Bally Sports Oklahoma is an American regional sports network owned by Diamond Sports Group (a joint-venture between Sinclair Broadcast Group and Entertainment Studios), and operates as an affiliate of Bally Sports. The channel provides statewide coverage of sports events within the state of Oklahoma, namely the Oklahoma City Thunder, the state's major college sports teams, and high school sports.
Bally Sports Oklahoma is available on cable providers throughout Oklahoma, and nationwide on satellite via DirecTV.

Background

Fox Sports Oklahoma (FSOK) launched on October 29, 2008, as a spinoff of Fox Sports Southwest. It was created in order to serve as the cable broadcaster of the Oklahoma City Thunder, after Fox Sports Southwest acquired the broadcast rights to the NBA franchise following its relocation to Oklahoma City that year from Seattle.

It initially split the rights to Thunder game telecasts with independent station KSBI (channel 52, now a MyNetworkTV affiliate), under an agreement in which Fox Sports Oklahoma would produce a limited schedule of regular-season games (most of which aired on weekends) for the station; the Thunder signed a new multi-year broadcast agreement with Fox Sports Oklahoma on August 3, 2010, rendering the team's games cable-exclusive beginning with the 2010-11 season.

On December 14, 2017, as part of a merger between both companies, The Walt Disney Company announced plans to acquire all 22 regional Fox Sports networks from 21st Century Fox, including Fox Sports Oklahoma. However, on June 27, 2018, the Justice Department ordered their divestment under antitrust grounds, citing Disney's ownership of ESPN. On May 3, 2019, Sinclair Broadcast Group and Entertainment Studios (through their joint venture, Diamond Holdings) bought Fox Sports Networks from The Walt Disney Company for $10.6 billion. The deal closed on August 22, 2019, thus placing Fox Sports Oklahoma in common ownership with Sinclair stations KOKH-TV/KOCB in the network's homebase of Oklahoma City, and KTUL in Tulsa. It was subsequently renamed Bally Sports Oklahoma on March 31, 2021.

On March 14, 2023, Diamond Sports filed for Chapter 11 Bankruptcy.

Programming
In addition to holding the regional television rights to Thunder's regular season and any early-round playoff games, Bally Sports Oklahoma also broadcasts sporting events from the Oklahoma Sooners, including football, basketball, The channel also holds exclusive broadcast rights to state football, basketball and baseball championships held by the Oklahoma Secondary School Activities Association. Bally Sports Oklahoma has broadcast Class A-6A Football Championship games and periodically runs OSSAA Championship Spotlight, a magazine program that highlights various high school sports depending on the time of year.

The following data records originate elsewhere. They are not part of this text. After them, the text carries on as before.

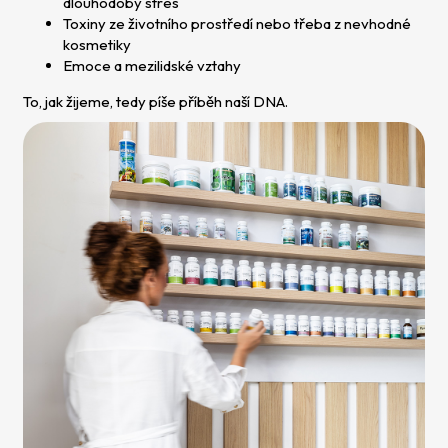
dlouhodobý stres
Toxiny ze životního prostředí nebo třeba z nevhodné
kosmetiky
Emoce a mezilidské vztahy
To, jak žijeme, tedy píše příběh naší DNA.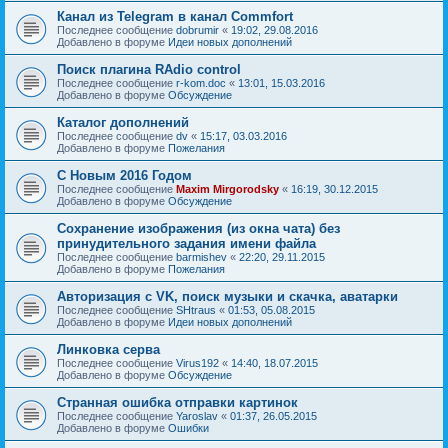
Канал из Telegram в канал Commfort
Последнее сообщение
dobrumir
«
19:02, 29.08.2016
Добавлено в форуме
Идеи новых дополнений
Поиск плагина RAdio control
Последнее сообщение
r-kom.doc
«
13:01, 15.03.2016
Добавлено в форуме
Обсуждение
Каталог дополнений
Последнее сообщение
dv
«
15:17, 03.03.2016
Добавлено в форуме
Пожелания
С Новым 2016 Годом
Последнее сообщение
Maxim Mirgorodsky
«
16:19, 30.12.2015
Добавлено в форуме
Обсуждение
Сохранение изображения (из окна чата) без
принудительного задания имени файла
Последнее сообщение
barmishev
«
22:20, 29.11.2015
Добавлено в форуме
Пожелания
Авторизация с VK, поиск музыки и скачка, аватарки
Последнее сообщение
SHtraus
«
01:53, 05.08.2015
Добавлено в форуме
Идеи новых дополнений
Линковка серва
Последнее сообщение
Virus192
«
14:40, 18.07.2015
Добавлено в форуме
Обсуждение
Странная ошибка отправки картинок
Последнее сообщение
Yaroslav
«
01:37, 26.05.2015
Добавлено в форуме
Ошибки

Bally Sports Oklahoma also broadcasts pre-game and post-game shows for the Oklahoma City Thunder (under the Thunder Live banner), and Oklahoma Sooners-related programs (such as coaches' shows and team magazine programs). Outside of programming exclusive to Bally Sports Oklahoma, the channel runs various programs supplied by Bally Sports Southwest (including sports interview, magazine and analysis programs focusing on Texas sports) as well as some game telecasts including Texas Rangers baseball and Dallas Stars hockey.

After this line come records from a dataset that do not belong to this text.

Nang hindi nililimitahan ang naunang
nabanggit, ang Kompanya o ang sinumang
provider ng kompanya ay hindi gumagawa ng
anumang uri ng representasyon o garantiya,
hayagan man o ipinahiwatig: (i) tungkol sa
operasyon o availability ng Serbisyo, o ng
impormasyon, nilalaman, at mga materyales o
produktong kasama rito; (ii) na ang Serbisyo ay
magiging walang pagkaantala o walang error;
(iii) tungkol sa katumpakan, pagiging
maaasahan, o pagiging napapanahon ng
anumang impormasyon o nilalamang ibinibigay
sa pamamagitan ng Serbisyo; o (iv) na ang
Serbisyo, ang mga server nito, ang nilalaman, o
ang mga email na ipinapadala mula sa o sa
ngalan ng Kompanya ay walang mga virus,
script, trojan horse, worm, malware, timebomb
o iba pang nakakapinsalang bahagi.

From 2012 to 2022, it held tier 3 rights to the Oklahoma Sooners of the Big 12 Conference under the Sooner Sports TV branding, which gave it rights to one football game per-season, four men's basketball games per-season, and other selected athletics events. The football game was not aired on the channel itself, but distributed via pay-per-view—an arrangement that proved controversial among fans. In 2022, the team signed with ESPN+, which holds the tier 3 rights to all other Big 12 teams (besides the Texas Longhorns, which have a separate deal with ESPN to run the regional sports network Longhorn Network).

Other services

Bally Sports Oklahoma Extra
Bally Sports Oklahoma Extra is an alternate feed of Bally Sports Oklahoma used to broadcast select events within the designated market that cannot air on the main feed due to scheduling conflicts.

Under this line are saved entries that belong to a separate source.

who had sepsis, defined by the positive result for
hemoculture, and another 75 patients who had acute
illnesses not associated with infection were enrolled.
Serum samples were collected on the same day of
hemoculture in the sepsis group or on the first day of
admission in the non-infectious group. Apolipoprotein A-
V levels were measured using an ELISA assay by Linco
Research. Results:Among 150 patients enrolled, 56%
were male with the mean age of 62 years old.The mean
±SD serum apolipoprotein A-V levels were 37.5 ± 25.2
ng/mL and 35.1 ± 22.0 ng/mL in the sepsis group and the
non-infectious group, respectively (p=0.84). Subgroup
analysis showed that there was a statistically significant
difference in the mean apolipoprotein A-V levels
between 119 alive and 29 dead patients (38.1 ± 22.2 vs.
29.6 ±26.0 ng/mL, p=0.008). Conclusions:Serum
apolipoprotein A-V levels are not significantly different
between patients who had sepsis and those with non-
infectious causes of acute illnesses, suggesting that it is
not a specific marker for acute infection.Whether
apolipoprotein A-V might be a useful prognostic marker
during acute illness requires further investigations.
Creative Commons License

Bally Sports Oklahoma Extra primarily serves an overflow feed in the event that teams whose games Bally Sports Oklahoma has the right to broadcast play conflicting games simultaneously, mainly those that are televised on Bally Sports Southwest that may otherwise also air on Bally Sports Oklahoma (such as Texas Ranger Baseball or Dallas Star Hockey) are scheduled to be held at the same time as the scheduled telecast of a Thunder or Sooners game, or a high school or collegiate sporting event involving an Oklahoma team.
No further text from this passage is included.